About 7 years ago, my younger son Peyton had just graduated from UNC and was looking for a job. At this time we were doing those little mini-license keychains and made dog tags still on that same manual engraving machine. We worked ham fests and flea markets and craft shows. I convinced him that we could probably make a little money if we bought a "real", i.e. computerized machine while he went to technical school to get trained to make a living. As we were setting up the machine, we had to move Heyward's old LEGO® collection to make room for our new workshop, and the old idea popped up again. I took a few of his old bricks and tried out the idea on the new machine. It was a frustrating experience but we finally worked out the process with a bit of what I think is some innovative LEGO® engineering and persistence. I was ready to try the internet to see if any interest out there.
Low and behold, I discovered that for some reason no one else--at least no one I could discover--had come up with that old idea. And I discovered a whole culture of creative really smart people previously unknown to me. Matt Gerber, the coordinator of the first BricksWest® thought the idea of engraving on the bricks was good and I said they would make great name badges and keychains. He jumped at the idea and envisioned a contest for badge enhancement by the participants; and they seemed to really take to it.
Peyton and I went to BricksWest® in San Diego to see what the possibilities were. I was of course in hopes of being able to wow the LEGO corporate guys with my incredibly simple but brilliant idea and get permission to set up a kiosk at LEGOLAND, move to California to make my fortune. (This idea is too good and watch--I bet The LEGO Company will soon be offering them at their spiffy theme parks and their company stores). --Update: they do just that at some of their larger stores and LEGOLAND.
Well it was a success anyway as I got to go to the Tucson Mineral Show, see Southern California, go to the zoo, and meet a bunch of interesting people that like to play with LEGO® bricks. But in this context, play is like Jordan "plays" basketball or Peyton Manning "plays" football, or Jimmy Connors and John McEnroe "played" tennis.
I of course was becoming immersed in TLC ("The Lego Community") and learned of BrickFest. I contacted Christina and started doing their badges. I must say it has been fun.
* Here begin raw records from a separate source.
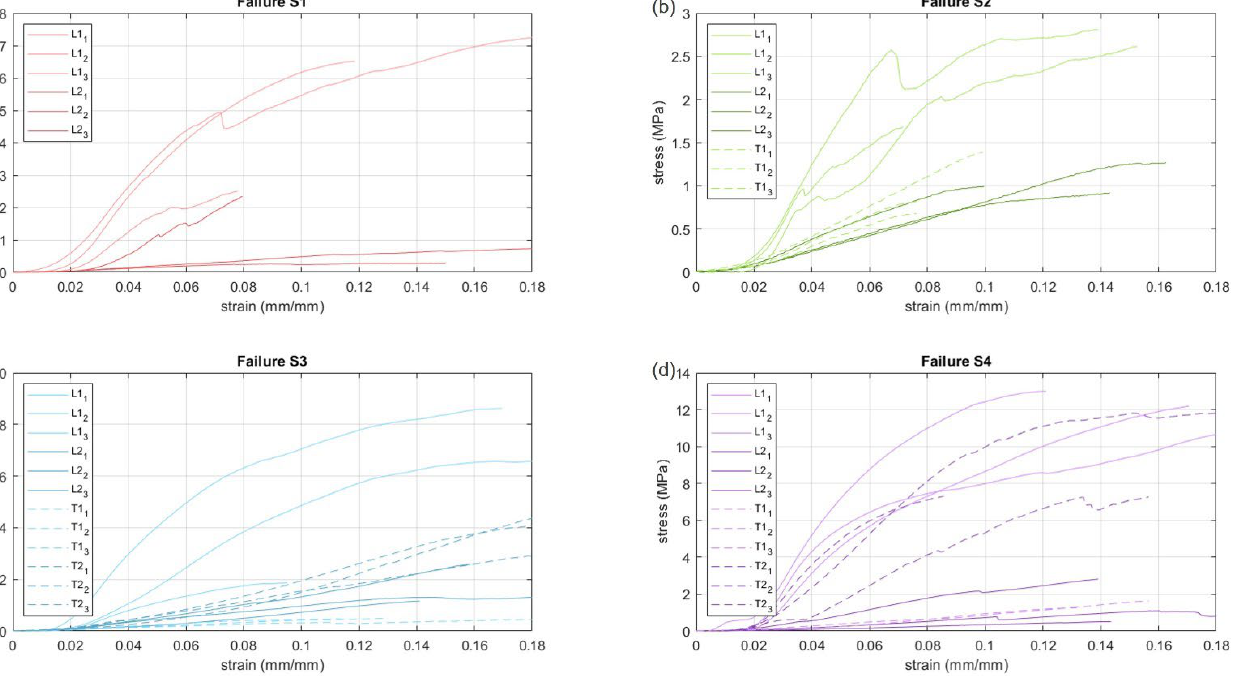
Figure 3. From ( a – d ) tensile tests up to failure for the fourth subjects along longitudinal (L) and transversal (T) directions of layer 1 or 2.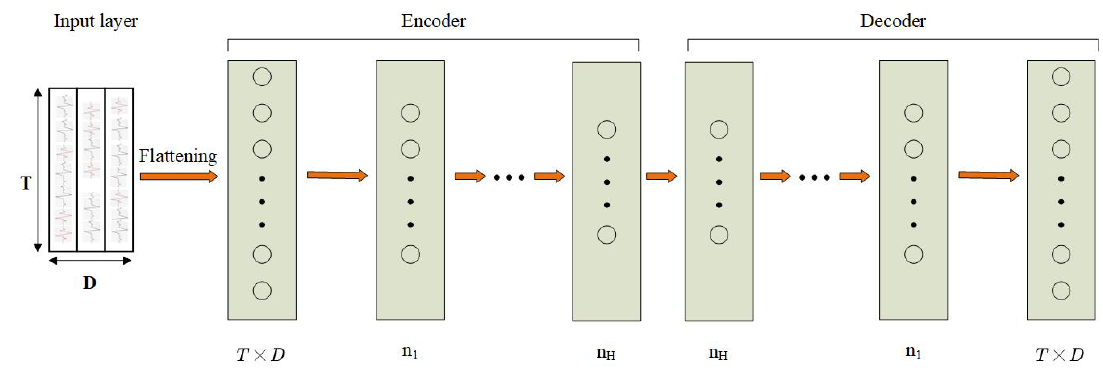
Figure 2. Architecture of an autoencoders (AE) approach for HAR. T in the input layer denotes the length of the time window. D denotes the number of sensor channels. H denotes the number of hidden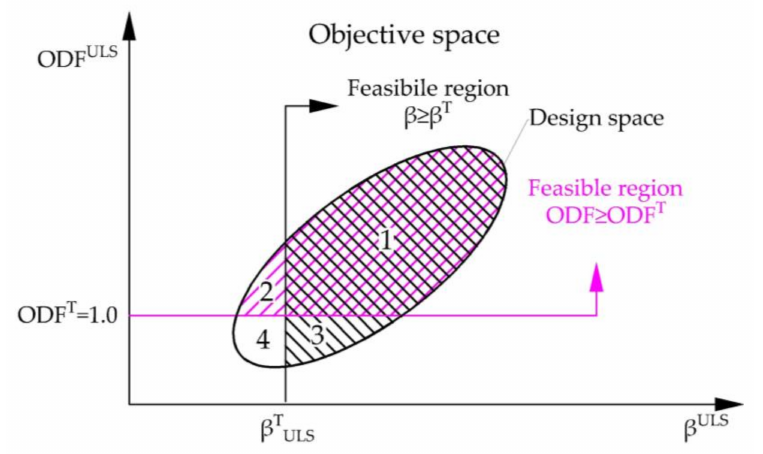
Figure 2. A schematic illustration of the existing and the suggested ULS feasible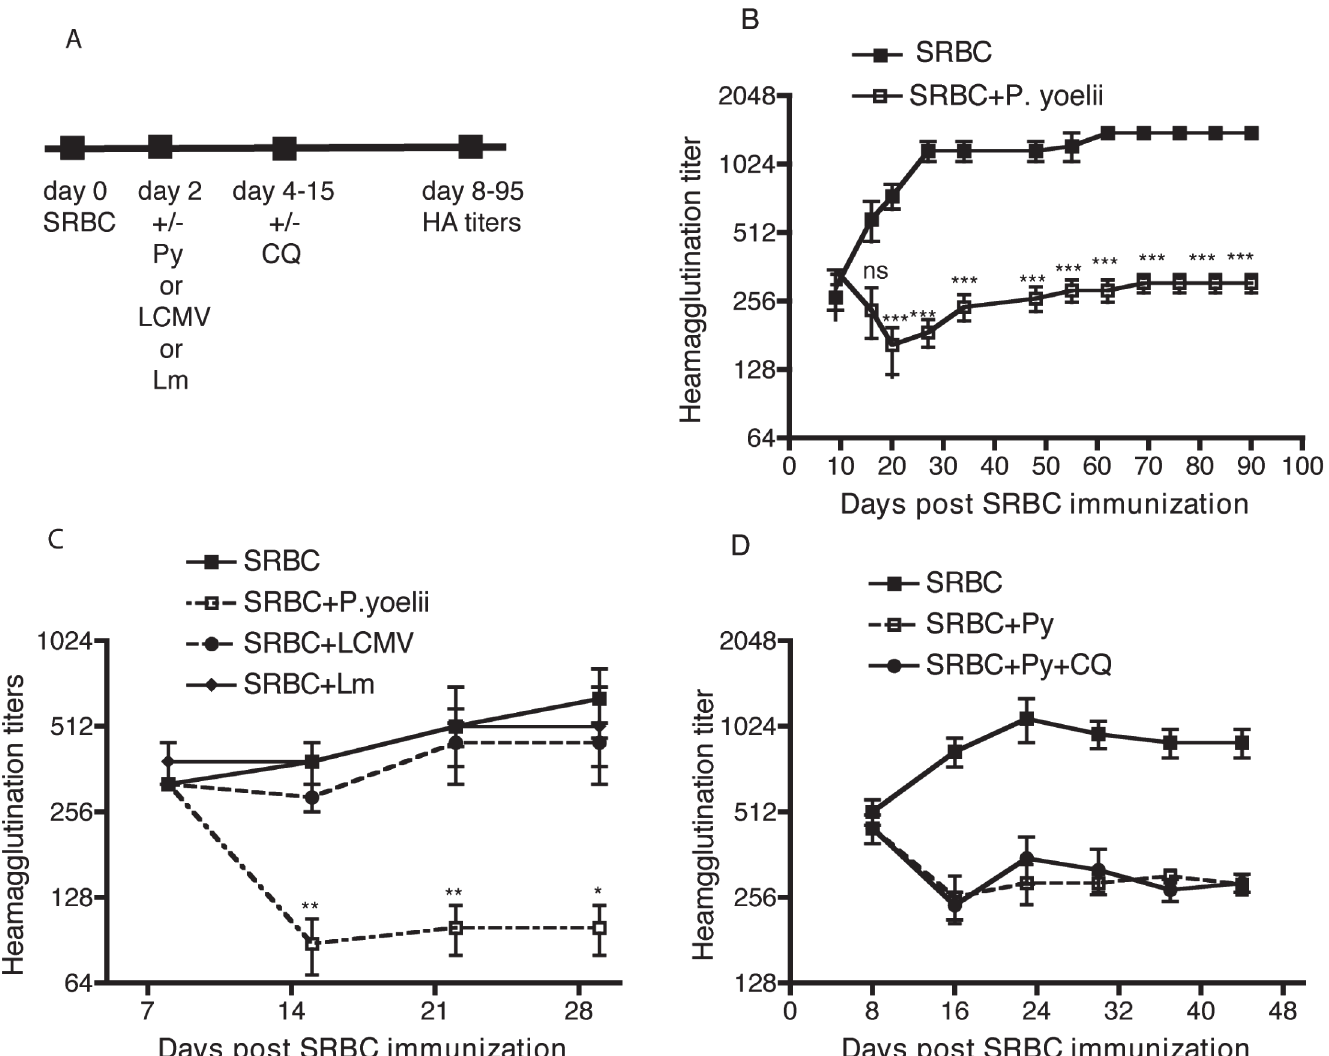
Fig 1. Decrease of SRBC-specific antibody responses after P . yoelii infection. A : Experimental design. Female BALB/c mice were immunized with 10% SRBC suspension intraperitoneally. Two days later, half of these mice were infected with 10 5 P . yoelii infected RBCs intravenously, while the other half of mice were injected with saline. Serum samples were collected on specific days and analyzed for Heamagglutination titers. B : Heamagglutination titers over a period of 90 days in mice immunized with SRBC and infected or not infected with P . yoelii . C : SRBC immunized mice were injected with saline or infected after two days with P . yoelii , L . monocytogenes (5 X 10 6 cfu) or LCMV (2 X 10 5 pfu) and Heamagglutination titers were analyzed over a period of 30 days. D : SRBC immunized mice were injected with saline or infected after two days with P . yoelii . Some P . yoelii infected mice received chloroquine (50 mg per kg) on days 4, 7, 10, 12 and 15 post infection to limit blood stage parasitemia and Heamagglutination titers were analyzed over a period of 30 days. Parasitemia did not exceed 4% in the chloroquine treated mice. The data are representative of two or more independent experiments with10 mice per group/exp. * p < 0.05, ** p < 0.01, *** p <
And eight years later, although will not consider it profitable (even though it did put my daughter through boarding school and college :) ), it still has great potential. I have sold items to practically ever state in the Union and to over 25 countries.
I have high hopes for this new printer, which opens up all kinds of additional items that could not previously be done with the engraving machine. We can now print photos directly onto LEGO™ pieces as well as more complicated designs.